Although admired as one of Canada’s literary giants, very little is known of Reaney’s visual art practice. The Iconography of the Imagination: The Art of James Reaney introduced Reaney as an artist and provided an overview of his artistic production from the 1940s to the mid-1990s, and examined his art in relation to his writings. Reaney states that art has been a “constant” in his life, and much like his writing grew out of a desire to “keep a record” (Jean McKay, “What on earth are you doing, Sir?” ArtScape, Issue 5, June 2006, 10).

Miller Brittain: When the Stars Threw Down Their Spears

Miller Brittain’s life as an artist is defined partly by the large and diverse body of drawings and paintings that trace a course of self examination, interpret the life and people around him, and probe his spiritual and emotional landscapes. Brittain (1912-1968) was a figurative artist at a time when landscape painting of the Group of Seven and their followers held sway in Canadian art.

Interpreting Communities: The Group of Seven & their Contemporaries

This exhibition featured works on paper by members of the Group of Seven who, in addition to their well-known paintings of uninhabited landscapes, also depicted scenes from local communities. Works by Lawren S. Harris, Franklin Carmichael, A.Y. Jackson and A.J. Casson representing Toronto; Cobalt, Ontario; Gaspé, Quebec, and other communities were displayed alongside information related to the artists’ experiences in working with their subjects.

Stones, Bones and Stitches

Stones, Bones and Stitches is an exhibition of Inuit works from the McMichael Canadian Art Collection’s permanent collection based on a new publication by Tundra Books written by McMichael curators Shelley Falconer and Shawna White.

The Art of Robert Bateman

The McMichael Canadian Art Collection was the premiere and only Canadian art gallery to host The Art of Robert Bateman. A native of Toronto, Robert Bateman is a name familiar to most, if not all, Canadians. Although best known around the world as a wildlife artist, Bateman’s art also encompasses other subjects – landscapes, portraits, and still lifes – each created with a careful and knowledgeable attention to the principles of composition and design. His genius lies in his ability to distil complexity into elegant simplicity thereby creating art that is accessible and enjoyable at many levels.

Mary Pratt: Allusions

Newfoundland-based, nationally acclaimed realist painter Mary Pratt is renowned for her beautiful, sensuous still life paintings, Two of these paintings, Glassy Apples and Peach Compote, provided the inspiration for two editions of Japanese woodblock prints developed by Pratt in collaboration with Japanese master printmaker Masato Arikushi of Vancouver. These prints were the primary focus of Mary Pratt: Allusions.

Art and Society in Canada: 1913 – 1953

Art and Society included more than forty works from the collection of the National Gallery of Canada – including paintings, drawings, prints, and sculpture – looks at three generations of Canadian artists and their visions of the role of art in shaping society.
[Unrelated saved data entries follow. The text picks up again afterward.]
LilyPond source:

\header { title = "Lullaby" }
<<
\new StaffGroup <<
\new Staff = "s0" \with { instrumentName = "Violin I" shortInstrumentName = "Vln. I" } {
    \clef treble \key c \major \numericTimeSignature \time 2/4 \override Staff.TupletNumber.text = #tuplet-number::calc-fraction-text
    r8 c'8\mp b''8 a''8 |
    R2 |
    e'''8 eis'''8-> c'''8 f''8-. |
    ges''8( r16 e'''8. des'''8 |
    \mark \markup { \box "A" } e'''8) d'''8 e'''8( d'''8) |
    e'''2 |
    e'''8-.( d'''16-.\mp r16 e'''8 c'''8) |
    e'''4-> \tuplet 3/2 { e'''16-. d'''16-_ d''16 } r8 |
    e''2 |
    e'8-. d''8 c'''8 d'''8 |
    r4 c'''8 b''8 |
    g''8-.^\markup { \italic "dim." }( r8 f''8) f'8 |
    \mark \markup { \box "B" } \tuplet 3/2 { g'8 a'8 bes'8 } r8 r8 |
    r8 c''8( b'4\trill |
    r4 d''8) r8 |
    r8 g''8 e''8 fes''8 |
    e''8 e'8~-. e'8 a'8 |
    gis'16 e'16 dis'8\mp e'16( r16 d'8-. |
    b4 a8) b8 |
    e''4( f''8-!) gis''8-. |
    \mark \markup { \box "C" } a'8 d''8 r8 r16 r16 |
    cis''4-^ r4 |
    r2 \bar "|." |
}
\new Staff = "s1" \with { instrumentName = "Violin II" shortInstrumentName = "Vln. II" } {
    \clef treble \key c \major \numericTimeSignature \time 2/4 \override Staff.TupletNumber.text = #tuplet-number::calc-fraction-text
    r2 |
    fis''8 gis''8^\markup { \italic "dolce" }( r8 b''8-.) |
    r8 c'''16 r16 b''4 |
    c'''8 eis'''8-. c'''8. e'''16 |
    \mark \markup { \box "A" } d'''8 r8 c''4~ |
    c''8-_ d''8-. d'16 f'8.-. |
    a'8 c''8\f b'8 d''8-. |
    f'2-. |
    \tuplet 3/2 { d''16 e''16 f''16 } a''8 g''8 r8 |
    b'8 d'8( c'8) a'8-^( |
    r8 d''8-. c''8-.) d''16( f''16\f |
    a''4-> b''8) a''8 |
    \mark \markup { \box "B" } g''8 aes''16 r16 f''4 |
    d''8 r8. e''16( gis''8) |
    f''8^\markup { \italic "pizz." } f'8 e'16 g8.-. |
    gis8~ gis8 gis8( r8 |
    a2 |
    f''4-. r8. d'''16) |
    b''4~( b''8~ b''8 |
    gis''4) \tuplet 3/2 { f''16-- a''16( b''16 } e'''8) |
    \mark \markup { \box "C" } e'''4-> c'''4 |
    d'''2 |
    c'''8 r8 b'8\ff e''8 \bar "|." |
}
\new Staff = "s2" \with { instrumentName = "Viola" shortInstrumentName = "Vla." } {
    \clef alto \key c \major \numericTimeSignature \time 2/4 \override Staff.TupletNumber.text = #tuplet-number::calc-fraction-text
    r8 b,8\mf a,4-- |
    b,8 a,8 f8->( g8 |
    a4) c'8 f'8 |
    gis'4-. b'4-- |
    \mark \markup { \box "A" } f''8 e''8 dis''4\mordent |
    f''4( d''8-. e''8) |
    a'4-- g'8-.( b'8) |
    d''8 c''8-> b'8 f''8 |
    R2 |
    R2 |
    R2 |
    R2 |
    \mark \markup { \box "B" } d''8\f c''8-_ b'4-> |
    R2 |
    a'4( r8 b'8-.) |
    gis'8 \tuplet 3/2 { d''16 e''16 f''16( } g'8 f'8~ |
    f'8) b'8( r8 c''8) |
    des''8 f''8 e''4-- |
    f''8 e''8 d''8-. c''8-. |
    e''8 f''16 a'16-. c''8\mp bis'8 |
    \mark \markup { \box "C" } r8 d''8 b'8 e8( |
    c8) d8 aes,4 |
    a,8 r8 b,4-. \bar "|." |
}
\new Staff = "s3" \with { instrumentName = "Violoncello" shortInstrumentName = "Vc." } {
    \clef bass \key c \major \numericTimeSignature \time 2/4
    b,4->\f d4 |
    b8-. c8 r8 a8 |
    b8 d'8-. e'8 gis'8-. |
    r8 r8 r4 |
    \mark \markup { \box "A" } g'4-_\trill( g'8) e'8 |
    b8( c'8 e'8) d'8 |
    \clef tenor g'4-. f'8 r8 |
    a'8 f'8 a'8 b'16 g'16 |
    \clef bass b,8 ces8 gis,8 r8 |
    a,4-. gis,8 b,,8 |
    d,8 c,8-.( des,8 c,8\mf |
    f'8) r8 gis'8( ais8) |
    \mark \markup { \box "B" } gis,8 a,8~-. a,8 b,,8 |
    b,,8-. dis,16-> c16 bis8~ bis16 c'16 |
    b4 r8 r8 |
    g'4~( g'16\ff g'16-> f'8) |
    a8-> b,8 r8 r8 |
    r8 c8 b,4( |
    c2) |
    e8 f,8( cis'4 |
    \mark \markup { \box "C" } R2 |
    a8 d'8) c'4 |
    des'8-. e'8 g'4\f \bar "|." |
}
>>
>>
Saumik: James Houston’s Legacy

James Houston, known as Saumik or “the left-handed one” in the Inuit language of Inuktitut, was the leading proponent in establishing printmaking in Kinngait. Houston approached his friend and fellow artist Osuitok Ipeelee during the now legendary conversation they had about the reproduction of a single graphic. After Houston demonstrated the printing technique with ink, a newly carved tusk, and tissue, Ipeelee agreed that there were indeed many interesting possibilities to be found in this new medium. The group became larger as the most talented and enthusiastic printmakers joined and the first catalogued collection was released in 1959. Noted Kinngait artists Parr, Niviaksiak, Pudlo Pudlat, Pitseolak Ashoona, Napatchie Pootoogook, Lucy Qinnuayuak, Mangitak Kellypalik, the renowned Kenojuak Ashevak, and many others all made important contributions.